Estilo ziguezague
A desorganização urbanística que caracteriza Luanda, aliada à questão da toponímia, contribuem para nos sentirmos literalmente perdidos. Diariamente surgem bairros novos. Mais vezes do que se imagina largos e ruas cedem lugar a residências
Vais assim, “esquinas” ali e continuas sempre em frente. Depois curvas assim, andas mais um pouco até ao largo que tem uma árvore. É só entrares pelo beco pequeno. Atenção, não é aquele que vai dar ao imbondeiro. Também não entres no outro beco, vizinho da cantina do Mamadú. Quando chegares lá, se tiveres dúvidas, pede a alguém para te indicar o caminho para a “capracinha” do churrasco. De hipotética a explicação nada tem. É o protótipo da verdadeira toponímia luandense. Qualquer pessoa que já se perdeu terá recebido explicação similar. O gesticular substitui expressões tão simples como virar à esquerda ou à direita. Geralmente o zeloso “informador” torna-se íntimo da pessoa atordoada a quem trata por tu, como se de velhos conhecidos se tratassem. Interioriza a camaradagem ao ponto de se esquecer que o visitante pede explicações precisamente por estar em terreno desconhecido.
É assim em Luanda. A cidade onde os endereços têm pouquíssima serventia. Mapas e GPS perfazem, em grande parte dos casos, funcionalidades usadas para dar aquele ar de sofisticação, principalmente se o perdido for luandense. Há relatos de caminhantes incautos escorraçados por guardas armados e cães enraivecidos. Aqui o que bate mesmo é a informação acompanhada pela riqueza de detalhes que complicam ao invés de elucidar, principalmente as pessoas desprovidas de sentido de orientação.
Devido à natureza solícita do luandense, característica que alguns mal-intencionados confundem com laivos agudos de bisbilhotice, é frequente ocorrerem situações em que várias pessoas se prontificam a dar informações em simultâneo, num ambiente susceptível de desencadear ataques de pânico.

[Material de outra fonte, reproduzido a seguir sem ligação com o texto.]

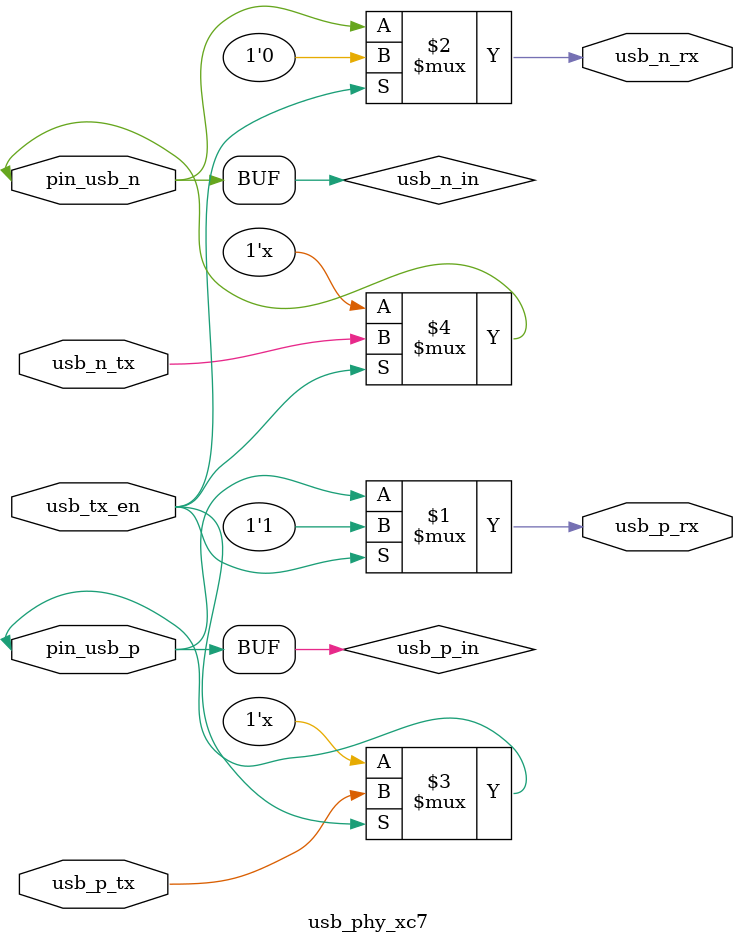
<source format=v>
/*
  usb_phy_xc7

  USB PHY for the Xilinx 7-Series FPGAs

  ----------------------------------------------------
  usb_phy_x7 u_u (
    // USB pins
    .pin_usb_p( pin_usb_p ),
    .pin_usb_n( pin_usb_n ),

    // USB signals
    input  usb_p_tx,
    input  usb_n_tx,
    output usb_p_rx,
    output usb_n_rx,
    input  usb_tx_en,
  );
*/
module usb_phy_xc7 (
  // USB pins
  inout  pin_usb_p,
  inout  pin_usb_n,

  // USB signals
  input  usb_p_tx,
  input  usb_n_tx,
  output usb_p_rx,
  output usb_n_rx,
  input  usb_tx_en
);

wire usb_p_in;
wire usb_n_in;
assign usb_p_in = pin_usb_p;
assign usb_n_in = pin_usb_n;

assign usb_p_rx = usb_tx_en ? 1'b1 : usb_p_in;
assign usb_n_rx = usb_tx_en ? 1'b0 : usb_n_in;

assign pin_usb_p = usb_tx_en ? usb_p_tx : 1'bZ;
assign pin_usb_n = usb_tx_en ? usb_n_tx : 1'bZ;

endmodule

</source>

Grande parte dos luandenses perdeu a capacidade de ler sinais. Parece haver um bloqueio mental que impede o entendimento de explicações. Deixamos de observar, de consultar pontos de referência e de acompanhar sequências numéricas para localizar endereços facilmente identificáveis. Sentimos dificuldades, em maior ou menor grau, para chegar aos lugares. À boa maneira angolana levamos tudo na desportiva. Optamos por “não ligar muito a isso”, porque temos problemas muitíssimo piores para resolver. Perder tempo em busca do destino situado a um passo de nós pode ser hilariante, mas também exasperante.
A desorganização urbanística que caracteriza Luanda, aliada à questão da toponímia, contribuem para nos sentirmos literalmente perdidos. Diariamente surgem bairros novos. Mais vezes do que se imagina largos e ruas cedem lugar a residências. Há carros que jamais sairão das garagens simplesmente porque a via de acesso ficou inacessível da noite para o dia. Tudo isso numa cidade onde, pelo menos em teoria, existe administração pública em vários escalões. O facto é que no dia a dia a ausência virtual das autoridades nos remete para um sistema de auto-gestão típico das cidades desgovernadas.
Existem casas construídas em terrenos legalizados oficialmente inseridas em ruas sem nome. Ruas sem nome, casas sem número e becos sem designação não deveriam ser associados ao endereço de ninguém.
Nesta cidade tudo é possível. Inclusive perpetuar-se o uso de nomes antigos para espaços que ganharam nova denominação. Por vezes as instituições dotadas de responsabilidade legal e moral para fazer cumprir a legislação demitiram-se das suas funções. Chegaram a descerrar placas que desafiam a lógica. O ex-Parque Herói de Chaves é apenas um de inúmeros exemplos. Numa altura em que se começa a discutir o advento das autarquias seria prudente colocar em agenda questões aparentemente irrelevantes, porém capazes de bloquear processos. Não podemos continuar a caminhar assim, seguir em frente, depois curvar naquela direcção para lá a frente voltar a perguntar. Uma cidade que aspira estar à altura do estatuto não pode ser eternamente descrita ao estilo ziguezague.